A royal family doesn’t always make the clearest statement by giving a speech. Sometimes, it’s just a name on an honours list. The Prince and Princess of Wales made it clear when they chose their nanny that “This person helped hold our family together.”

Who got the prize?
A nanny from Spain who trained in Norland and has worked for the royal family for ten years, taking care of three kids in the most unusual way possible.
What makes the honour so special?
The monarch personally gives the Royal Victorian Order to people, usually close aides who have been with the monarch for a long time. It is not given to household staff that most people never see.
Why does it echo outside the palace?
Because it brings attention to the kind of care that is mostly done by women, who are often underpaid or not given enough credit, that keeps families going during tough times.

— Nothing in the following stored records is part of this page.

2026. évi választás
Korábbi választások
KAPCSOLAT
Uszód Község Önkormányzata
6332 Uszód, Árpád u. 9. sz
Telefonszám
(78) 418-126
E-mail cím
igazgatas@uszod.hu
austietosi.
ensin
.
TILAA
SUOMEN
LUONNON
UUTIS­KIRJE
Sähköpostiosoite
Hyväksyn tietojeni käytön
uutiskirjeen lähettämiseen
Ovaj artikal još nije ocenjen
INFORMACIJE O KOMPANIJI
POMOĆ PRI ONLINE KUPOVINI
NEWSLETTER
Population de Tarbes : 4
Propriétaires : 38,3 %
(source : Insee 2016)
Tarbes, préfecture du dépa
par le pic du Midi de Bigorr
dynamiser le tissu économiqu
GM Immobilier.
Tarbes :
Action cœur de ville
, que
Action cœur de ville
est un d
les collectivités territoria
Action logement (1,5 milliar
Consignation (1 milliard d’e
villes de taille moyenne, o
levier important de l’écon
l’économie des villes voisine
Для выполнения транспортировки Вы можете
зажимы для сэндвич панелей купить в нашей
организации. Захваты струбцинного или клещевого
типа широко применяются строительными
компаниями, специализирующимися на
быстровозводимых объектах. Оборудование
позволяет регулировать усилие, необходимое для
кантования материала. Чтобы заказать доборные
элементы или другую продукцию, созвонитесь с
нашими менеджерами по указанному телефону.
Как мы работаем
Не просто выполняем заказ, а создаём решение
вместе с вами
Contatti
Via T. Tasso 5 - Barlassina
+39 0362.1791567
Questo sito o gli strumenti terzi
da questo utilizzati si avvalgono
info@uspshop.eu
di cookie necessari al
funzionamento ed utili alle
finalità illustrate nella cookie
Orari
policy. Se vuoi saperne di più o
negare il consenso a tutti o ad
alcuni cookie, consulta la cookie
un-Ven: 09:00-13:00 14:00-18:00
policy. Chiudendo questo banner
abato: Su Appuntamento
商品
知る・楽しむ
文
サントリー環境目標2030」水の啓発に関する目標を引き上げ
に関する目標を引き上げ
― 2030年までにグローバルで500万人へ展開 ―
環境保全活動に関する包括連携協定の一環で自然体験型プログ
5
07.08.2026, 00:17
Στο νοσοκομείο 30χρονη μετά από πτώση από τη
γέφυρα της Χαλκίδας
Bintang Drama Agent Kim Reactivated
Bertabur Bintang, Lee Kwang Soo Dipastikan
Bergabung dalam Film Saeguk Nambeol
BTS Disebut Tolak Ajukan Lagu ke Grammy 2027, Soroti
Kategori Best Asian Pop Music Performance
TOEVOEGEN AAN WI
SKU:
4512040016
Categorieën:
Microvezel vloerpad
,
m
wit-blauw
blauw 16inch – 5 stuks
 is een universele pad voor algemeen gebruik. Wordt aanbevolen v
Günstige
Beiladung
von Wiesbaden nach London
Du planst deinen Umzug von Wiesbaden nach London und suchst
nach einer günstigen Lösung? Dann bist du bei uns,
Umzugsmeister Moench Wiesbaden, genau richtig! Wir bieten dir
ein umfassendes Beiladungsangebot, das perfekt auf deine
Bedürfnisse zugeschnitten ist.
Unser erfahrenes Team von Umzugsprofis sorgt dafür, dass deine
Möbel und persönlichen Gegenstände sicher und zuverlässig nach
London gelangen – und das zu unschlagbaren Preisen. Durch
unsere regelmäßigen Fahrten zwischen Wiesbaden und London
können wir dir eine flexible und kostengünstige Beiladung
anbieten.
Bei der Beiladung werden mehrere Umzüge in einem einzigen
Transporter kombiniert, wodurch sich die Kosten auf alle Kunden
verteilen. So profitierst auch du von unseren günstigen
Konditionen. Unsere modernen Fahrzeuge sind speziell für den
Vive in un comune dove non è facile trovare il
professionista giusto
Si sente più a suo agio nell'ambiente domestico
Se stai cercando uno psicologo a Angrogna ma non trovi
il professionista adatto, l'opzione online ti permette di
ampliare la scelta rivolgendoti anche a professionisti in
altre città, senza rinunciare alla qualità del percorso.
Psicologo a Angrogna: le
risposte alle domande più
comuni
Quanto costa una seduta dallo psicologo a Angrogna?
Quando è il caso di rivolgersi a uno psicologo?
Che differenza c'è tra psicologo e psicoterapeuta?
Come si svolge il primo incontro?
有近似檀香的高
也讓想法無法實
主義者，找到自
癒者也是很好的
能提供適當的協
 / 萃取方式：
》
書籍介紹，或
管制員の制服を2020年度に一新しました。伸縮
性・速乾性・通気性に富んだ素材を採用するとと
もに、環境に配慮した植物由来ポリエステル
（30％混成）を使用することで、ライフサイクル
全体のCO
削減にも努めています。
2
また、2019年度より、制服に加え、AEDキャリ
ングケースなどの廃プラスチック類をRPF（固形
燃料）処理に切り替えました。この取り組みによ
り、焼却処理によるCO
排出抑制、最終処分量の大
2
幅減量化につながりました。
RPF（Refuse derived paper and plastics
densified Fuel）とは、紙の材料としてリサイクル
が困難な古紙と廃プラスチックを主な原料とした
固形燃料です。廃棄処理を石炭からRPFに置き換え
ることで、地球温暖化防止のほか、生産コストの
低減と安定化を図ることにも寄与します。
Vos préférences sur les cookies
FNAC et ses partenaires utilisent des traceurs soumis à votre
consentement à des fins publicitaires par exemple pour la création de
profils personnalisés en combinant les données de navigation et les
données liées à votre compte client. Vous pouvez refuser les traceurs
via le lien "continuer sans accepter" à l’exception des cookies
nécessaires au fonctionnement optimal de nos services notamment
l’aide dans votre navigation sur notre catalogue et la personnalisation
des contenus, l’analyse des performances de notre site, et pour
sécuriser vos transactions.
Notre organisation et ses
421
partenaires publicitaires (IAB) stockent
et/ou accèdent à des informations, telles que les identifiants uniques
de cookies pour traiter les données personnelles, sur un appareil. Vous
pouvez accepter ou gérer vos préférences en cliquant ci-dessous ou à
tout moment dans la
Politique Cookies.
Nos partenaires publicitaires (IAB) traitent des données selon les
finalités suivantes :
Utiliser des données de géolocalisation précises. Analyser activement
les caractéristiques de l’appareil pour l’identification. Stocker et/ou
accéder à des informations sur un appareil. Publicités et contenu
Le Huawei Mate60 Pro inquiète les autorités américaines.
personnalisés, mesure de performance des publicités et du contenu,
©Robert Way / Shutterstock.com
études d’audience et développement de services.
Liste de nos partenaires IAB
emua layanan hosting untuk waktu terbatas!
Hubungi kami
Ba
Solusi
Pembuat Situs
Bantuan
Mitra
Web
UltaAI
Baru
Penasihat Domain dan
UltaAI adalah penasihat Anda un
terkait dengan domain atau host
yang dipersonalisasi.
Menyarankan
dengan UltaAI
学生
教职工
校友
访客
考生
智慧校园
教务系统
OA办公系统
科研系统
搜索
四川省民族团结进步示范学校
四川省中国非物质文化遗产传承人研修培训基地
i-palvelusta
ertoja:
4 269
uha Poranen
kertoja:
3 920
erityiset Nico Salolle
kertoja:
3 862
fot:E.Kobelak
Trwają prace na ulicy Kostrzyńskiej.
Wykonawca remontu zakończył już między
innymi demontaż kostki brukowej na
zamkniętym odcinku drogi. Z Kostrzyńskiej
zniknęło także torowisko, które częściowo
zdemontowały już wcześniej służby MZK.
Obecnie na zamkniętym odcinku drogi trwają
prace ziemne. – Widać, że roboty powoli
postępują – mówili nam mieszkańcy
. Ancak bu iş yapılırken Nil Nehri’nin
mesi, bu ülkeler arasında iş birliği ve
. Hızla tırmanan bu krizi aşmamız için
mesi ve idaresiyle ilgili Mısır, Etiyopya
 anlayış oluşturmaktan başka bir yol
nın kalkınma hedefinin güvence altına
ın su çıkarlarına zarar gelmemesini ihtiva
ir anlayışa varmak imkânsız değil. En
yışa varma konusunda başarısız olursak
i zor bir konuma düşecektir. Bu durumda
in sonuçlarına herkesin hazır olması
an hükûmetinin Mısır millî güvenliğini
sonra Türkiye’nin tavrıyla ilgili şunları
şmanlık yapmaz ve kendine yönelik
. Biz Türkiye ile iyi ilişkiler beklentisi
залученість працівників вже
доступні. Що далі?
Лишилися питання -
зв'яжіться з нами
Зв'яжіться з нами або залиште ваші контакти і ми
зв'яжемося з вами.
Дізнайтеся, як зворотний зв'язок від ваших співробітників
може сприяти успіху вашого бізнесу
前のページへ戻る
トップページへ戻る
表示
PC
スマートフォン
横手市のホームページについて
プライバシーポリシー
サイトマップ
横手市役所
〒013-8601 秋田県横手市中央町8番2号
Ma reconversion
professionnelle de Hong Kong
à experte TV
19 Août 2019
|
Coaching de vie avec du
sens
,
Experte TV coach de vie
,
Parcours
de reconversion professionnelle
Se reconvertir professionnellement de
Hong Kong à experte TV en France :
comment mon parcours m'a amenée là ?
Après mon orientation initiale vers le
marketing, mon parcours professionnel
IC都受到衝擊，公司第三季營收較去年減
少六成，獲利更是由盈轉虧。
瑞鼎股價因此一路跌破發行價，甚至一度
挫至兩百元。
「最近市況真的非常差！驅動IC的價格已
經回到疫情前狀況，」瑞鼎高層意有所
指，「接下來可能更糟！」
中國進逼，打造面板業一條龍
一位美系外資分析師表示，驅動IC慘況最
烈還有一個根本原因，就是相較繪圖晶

The quiet change behind the palace gates and beyond

There is a bigger change in mood behind this story. For years, royal news focused on tiaras, scandals, and rules, hardly ever looking at the nursery wing. Now, news about a nanny getting a royal honour is as popular as political drama and celebrity gossip. That gives you an idea of where people’s minds are going.

We’re more interested in how powerful families really live, who they turn to when the cameras aren’t around, and what happens when illness interrupts their carefully planned schedules. The romantic fantasy of being a royal has turned into something much more painful: a family under pressure trying to keep their kids safe.

In that light, Maria’s award seems less like a cute royal footnote and more like a signpost. It makes us think about who in our lives quietly keeps everything going. The friend who helps with school runs. The neighbour who invites another kid over for tea. The teacher who sees what you missed.

You don’t need a palace or a ribbon to do the same thing. A handwritten note, a real conversation instead of a quick “thanks,” a small rise when you can, and publicly supporting someone when they are criticised are all examples of royal orders in everyday life. They say, “I see what you’re doing.” I appreciate it.

The Princess of Wales has said before that childhood is the most important time in a person’s life. This award fits that message better than any flashy campaign video. Giving the nanny who stands in the doorway of that foundation a name is a radical act in a very traditional setting.

It won’t fix the problems with childcare or help parents who are burnt out from working. It won’t change the fact that many carers will never be honoured. But it might make us think about who we should respect the most by looking to the side instead of up. The story starts at Kensington Palace, but where it ends is up to us.